9. De rechtbank oordeelt als volgt. Het is onduidelijk welke medische en psychische problemen eiser heeft, maar als in Italië tegen hem wordt gezegd dat zij hem niet kunnen helpen kan hij daarover klagen bij de (hogere) Italiaanse autoriteiten. Niet is gebleken dat klagen onmogelijk of bij voorbaat zinloos is. De beroepsgrond slaagt daarom niet.
Artikel 17 van de Dublinverordening
10. Eiser voert aan dat hij twee neven in Nederland heeft wonen. Het is nog altijd zijn wens en zijn bedoeling om naar Nederland te vluchten om herenigd te worden met deze neven. Zij steunen elkaar in moeilijke tijden en hebben veel aan elkaar. Zij delen hun emoties met elkaar, waardoor ze beter in staat zijn om gezamenlijk hun trauma’s en jeugdtrauma’s van hun kinderen te verwerken en een plek te geven binnen een beschermde omgeving. Verder is van belang dat eiser een veilige en vertrouwde plek zoekt om met zijn vrouw en kinderen herenigd te worden. Die verblijven nog in Turkije. Volgens eiser is er daarom sprake van een bijzondere situatie en moet Nederland zijn asielverzoek aan zich trekken.
11. De rechtbank is van oordeel dat verweerder in de omstandigheden van eiser geen aanleiding heeft hoeven zien om toepassing te geven aan artikel 17, eerste lid, van de Dublinverordening door de asielaanvraag in behandeling te nemen.

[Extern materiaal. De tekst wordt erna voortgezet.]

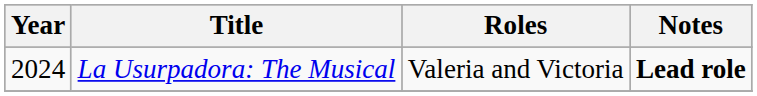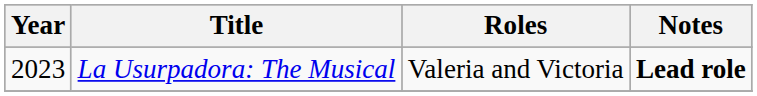La Usurpadora: The Musical | Year: 2024 -> 2023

De omstandigheden die eiser heeft aangevoerd, zijn familieleden in Nederland en het zoeken van een veilige en vertrouwde plek om met zijn vrouw en kinderen herenigd te worden, zijn niet zo bijzonder en individueel dat verweerder een uitzondering had moeten maken en eisers asielverzoek in behandeling had moeten nemen. De rechtbank volgt verweerder dan ook dat niet gebleken is van omstandigheden die zodanig zijn dat overdracht in dit geval van onevenredige hardheid zou getuigen. De beroepsgrond slaagt niet.
12. Het beroep is ongegrond.
13. Voor een proceskostenveroordeling bestaat geen aanleiding.